The Ultimate Business Machine - Archives List of Categories : Database * Technology * Commentary * Singapore * Travel *
Sat 10 Jan 2004
Apple's Open Directory
Category : Technology/openDir.txt
The ability to support SMTP-AUTH on a mail server is so important because it means you can open up the server for (legitimate) remote users to send mail through it without making it an Open Relay. It's the difference between a toy server and one that is considered industrial-strength. Even Linux users struggle to set this up. Definitely it's no cakewalk if you're still using sendmail. Shin-ichi YOSHIMOTO, who has a Postfix for Mac OS X Users site (in Japanese), has been investigating how SMTP authentication got done on Panther. This is his finding, summarised here in case others are also curious. In Postfix on Panther, if "smtpd_use_pw_server=yes", SMTP-AUTH appears to be be done through Apple's Open Directory framework. The Open Directory authentication service supports the following types of authentication : (Basic) login, plain, (Password Server Authentication) cram-md5, gssapi These are the values we can use for the "smtpd_pw_server_security_options". A plain-vanilla OS X Panther machine can only use the basic options - login and plain - because, according to Shin-ichi's findings, PasswordService.8, which is the Password Server daemon, is distributed only as part of Mac OS X Server.
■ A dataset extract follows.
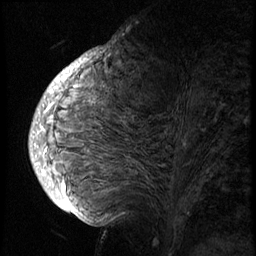
Breast MRI (dynamic contrast-enhanced), one sagittal slice; 3 images stored at this slice position (order not interpretable as contrast timing); 1.5 T; TE 4.2 ms, TR 8.9 ms; 256 × 256 image matrix. Female patient, age 57 years. Case-level facts recorded for this patient, not image findings: setting: breast cancer imaged before/during neoadjuvant chemotherapy; receptor status: HER2-positive.
Structures marked on this image (semi-automatic segmentation, software-assisted and operator-edited):
- analysis volume of interest (the breast-tissue region the enhancement analysis was run in; not a lesion): bounding box [x1, y1, x2, y2] px = [40, 62, 234, 175]
- tumour enhancement mask (voxels above the 140 % enhancement threshold inside the analysis volume of interest): [41, 65, 81, 173]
That's why we set "smtpd_pw_server_security_options=plain,login". So, in conclusion, SMTP-AUTH on Panther skips past the need to set anything up on /usr/lib/sasl2 or on /etc/pam.d Actually, now that we know the way to do it (again, thanks to the information provided originally by Andy Black), SMTP-AUTH on Postfix on Panther is really very simple. And credit has got to go to Apple's engineers who designed it this way. It's easy to underestimate how hard it could have been to do this. You only have to do a search on Google with the key words (SASL, SMTP-AUTH, Cyrus, PAM, etc...) to see how many hoops people working on the other *nix'es have to go through to get SMTP-AUTH to work, if at all. It makes me wonder, all those guys who strut their stuff with their command-line knowledge on VersionTracker. If it's so clear how it's done, how come I never saw any of their stuff in months of looking up Google for the answer?